Segment Start: Supplied data

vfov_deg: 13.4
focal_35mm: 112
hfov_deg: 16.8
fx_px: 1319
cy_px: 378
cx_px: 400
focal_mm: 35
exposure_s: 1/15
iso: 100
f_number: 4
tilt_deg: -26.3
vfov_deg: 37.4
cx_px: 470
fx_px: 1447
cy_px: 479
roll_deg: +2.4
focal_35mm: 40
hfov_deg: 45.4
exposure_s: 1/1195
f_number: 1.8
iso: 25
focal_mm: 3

Segment End: Supplied data
Segment Start: Supplied data

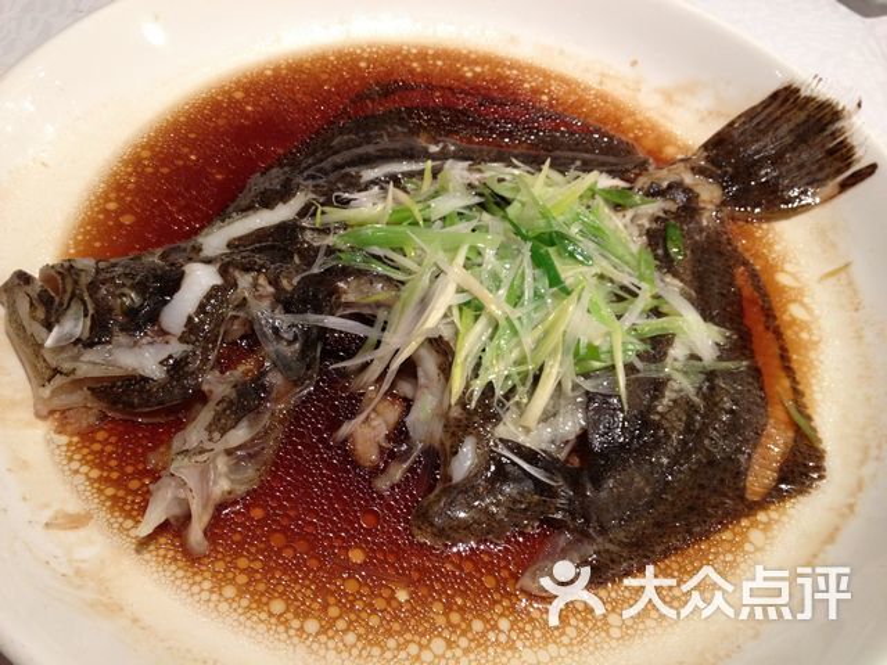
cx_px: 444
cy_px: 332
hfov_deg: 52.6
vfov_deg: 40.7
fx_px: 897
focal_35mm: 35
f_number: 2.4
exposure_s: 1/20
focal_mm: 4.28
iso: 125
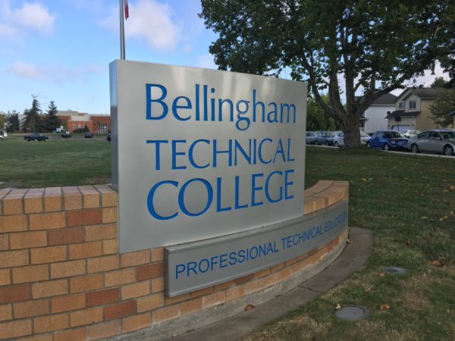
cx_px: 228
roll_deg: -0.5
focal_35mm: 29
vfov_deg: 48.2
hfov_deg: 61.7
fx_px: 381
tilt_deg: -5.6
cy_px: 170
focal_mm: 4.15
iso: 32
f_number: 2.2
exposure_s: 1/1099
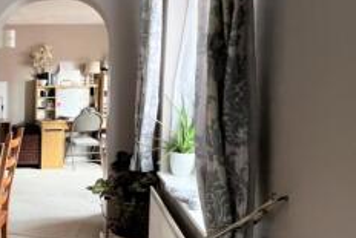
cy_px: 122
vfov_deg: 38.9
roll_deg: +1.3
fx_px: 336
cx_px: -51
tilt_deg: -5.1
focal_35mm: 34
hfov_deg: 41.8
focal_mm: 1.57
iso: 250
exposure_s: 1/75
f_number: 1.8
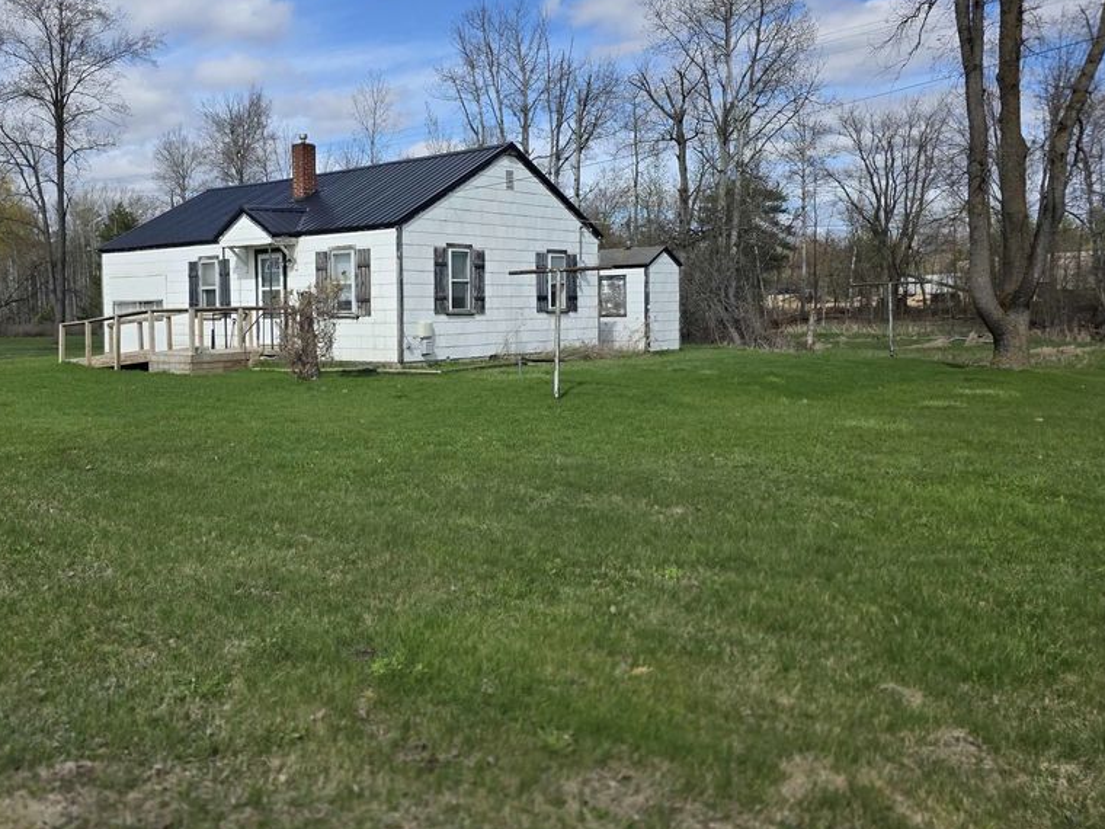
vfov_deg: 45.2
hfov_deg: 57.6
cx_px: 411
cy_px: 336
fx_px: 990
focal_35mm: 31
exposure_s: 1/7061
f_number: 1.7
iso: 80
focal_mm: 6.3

Segment End: Supplied data

> To-do item: Above, find the line with "roll_deg: +1.3"; copy it and every line down to the line with "focal_mm: 6.3", exactly and both included, but no pictures.

> Reply:
roll_deg: +1.3
fx_px: 336
cx_px: -51
tilt_deg: -5.1
focal_35mm: 34
hfov_deg: 41.8
focal_mm: 1.57
iso: 250
exposure_s: 1/75
f_number: 1.8
vfov_deg: 45.2
hfov_deg: 57.6
cx_px: 411
cy_px: 336
fx_px: 990
focal_35mm: 31
exposure_s: 1/7061
f_number: 1.7
iso: 80
focal_mm: 6.3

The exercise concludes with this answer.